** Passage provided follows **

The architect of this run, Coach Jim Harbaugh, is now up the freeway in San Francisco coaching the NFL’s 49ers and the question must be asked, did he take that swagger with him? Stanford has lined up three tight ends, a fullback and rammed the ball down defenses' throats and dared teams to stop them. Using the play action to dissect defenses, Andrew Luck became an overnight star and will be relied upon heavily in 2011 to do the same. However, Harbaugh is gone along with big time all conference fullback and linebacker Owen Marecic, a few big play wide receivers in Doug Baldwin and Ryan Whalen and other key contributors from last year’s defense.
New Coach David Shaw, a former Cardinal player, will be tasked to keep the momentum and handle unprecedented high expectations. Games to circle on the calendar will be the obvious November 12 matchup with conference favorite Oregon at home, road dates at Arizona on September 17 and at USC in late October. Getting the Ducks, Washington, Cal and Notre Dame is a big plus. Stanford will fall somewhere not anticipated and I think they’ll get knocked down by Oregon State on the road or at home by Notre Dame late in the year, those would be upsets that could alter the national landscape.

** End of Passage provided **

* What to work on
• 1. In the Stanford football preview, on what date does Stanford play Oregon at home?
• 2. Reproduce the stretch of the Stanford football preview from "New Coach David" through "the national landscape.".

** Material shown follows **

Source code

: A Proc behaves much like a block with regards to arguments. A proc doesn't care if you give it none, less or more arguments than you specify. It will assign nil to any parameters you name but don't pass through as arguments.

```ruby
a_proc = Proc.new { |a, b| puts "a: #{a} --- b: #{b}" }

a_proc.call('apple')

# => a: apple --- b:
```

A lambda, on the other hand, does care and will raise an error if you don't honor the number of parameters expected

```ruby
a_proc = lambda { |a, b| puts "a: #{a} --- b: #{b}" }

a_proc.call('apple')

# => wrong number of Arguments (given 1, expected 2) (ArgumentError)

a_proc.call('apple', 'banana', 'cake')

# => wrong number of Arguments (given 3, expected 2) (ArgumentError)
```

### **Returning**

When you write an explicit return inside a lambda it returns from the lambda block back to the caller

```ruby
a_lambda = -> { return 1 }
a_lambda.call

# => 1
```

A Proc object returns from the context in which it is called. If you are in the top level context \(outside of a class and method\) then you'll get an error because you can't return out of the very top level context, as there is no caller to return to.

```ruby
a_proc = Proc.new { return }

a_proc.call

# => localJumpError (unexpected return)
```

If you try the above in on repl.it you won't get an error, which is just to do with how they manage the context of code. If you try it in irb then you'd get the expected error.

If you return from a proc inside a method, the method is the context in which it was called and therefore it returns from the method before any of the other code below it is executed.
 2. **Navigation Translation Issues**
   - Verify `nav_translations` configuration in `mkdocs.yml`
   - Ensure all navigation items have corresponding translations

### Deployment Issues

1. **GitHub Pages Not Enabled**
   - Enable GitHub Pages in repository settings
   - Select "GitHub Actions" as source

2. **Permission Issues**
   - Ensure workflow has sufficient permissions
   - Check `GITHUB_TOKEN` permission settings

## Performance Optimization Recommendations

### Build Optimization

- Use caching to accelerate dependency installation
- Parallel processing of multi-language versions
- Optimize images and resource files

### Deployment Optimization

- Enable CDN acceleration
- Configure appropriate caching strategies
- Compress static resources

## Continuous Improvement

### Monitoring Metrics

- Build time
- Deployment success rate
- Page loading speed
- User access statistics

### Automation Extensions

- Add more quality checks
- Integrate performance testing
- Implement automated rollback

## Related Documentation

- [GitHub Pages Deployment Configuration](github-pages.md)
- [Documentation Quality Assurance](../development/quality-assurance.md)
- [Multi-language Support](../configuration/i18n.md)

** End of Material shown **

* Task results
• 1. November 12

• 2.
New Coach David Shaw, a former Cardinal player, will be tasked to keep the momentum and handle unprecedented high expectations. Games to circle on the calendar will be the obvious November 12 matchup with conference favorite Oregon at home, road dates at Arizona on September 17 and at USC in late October. Getting the Ducks, Washington, Cal and Notre Dame is a big plus. Stanford will fall somewhere not anticipated and I think they’ll get knocked down by Oregon State on the road or at home by Notre Dame late in the year, those would be upsets that could alter the national landscape.